Наверное, чтобы его
освободили от службы, она дошла бы и до военного министра.
У дворецкого и в мыслях не было, что новости отнюдь не хороши, что
сообщение: "Мы отбились и нанесли тяжелый урон врагу" не означало, что мы
приближаемся к Берлину, и эти битвы он праздновал, как новые победы. Меня,
тем не менее, пугала скорость, с которой театр этих побед продвигался к
Парижу, и тем сильнее меня удивило, что дворецкий, узнав из сводки, что бой
был недалеко от Ланса, не выразил обеспокоенности, прочитав в газете уже на
следующий день, что в итоге мы, к нашей выгоде, отступили к Жюи-ле-Виконт, в
хорошо укрепленный район. Дворецкий хорошо знал, где находится Жюи-ле-Виконт
- это было не так уж далеко от Комбре. Но читатели газет, подобно
влюбленным, слепы. Обстоятельства их не интересуют. Они тешат свой слух
сладкими редакторскими речами, словно словами любовницы.
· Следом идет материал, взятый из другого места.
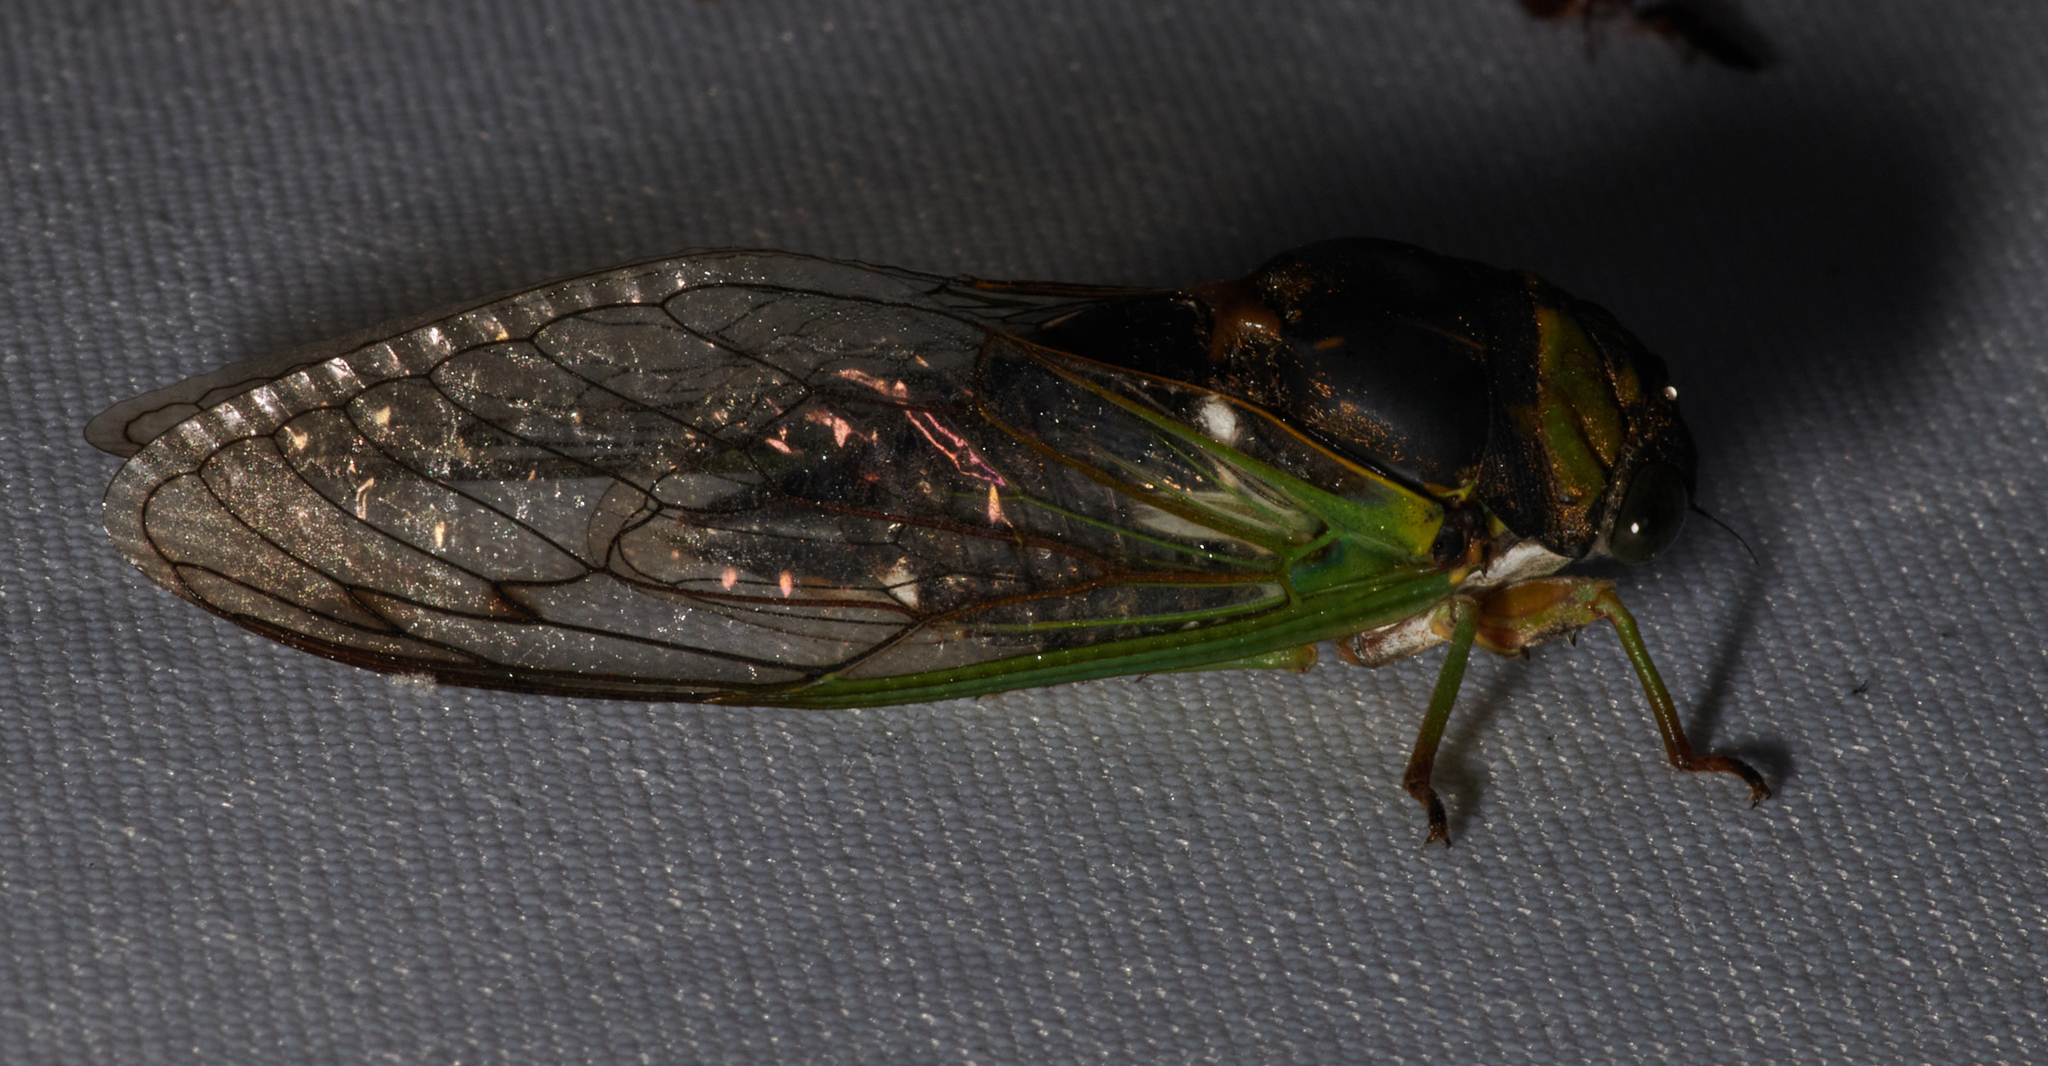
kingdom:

Терпят поражение и
рады, потому что побежденными себя не считают, они считают себя
победителями.
Впрочем, в Париже я пробыл недолго и довольно скоро вернулся в клинику.
Хотя лечение, в принципе, заключалось в изоляции, мне все-таки передали,
хотя и с некоторой задержкой, письмо от Жильберты и письмо от Робера.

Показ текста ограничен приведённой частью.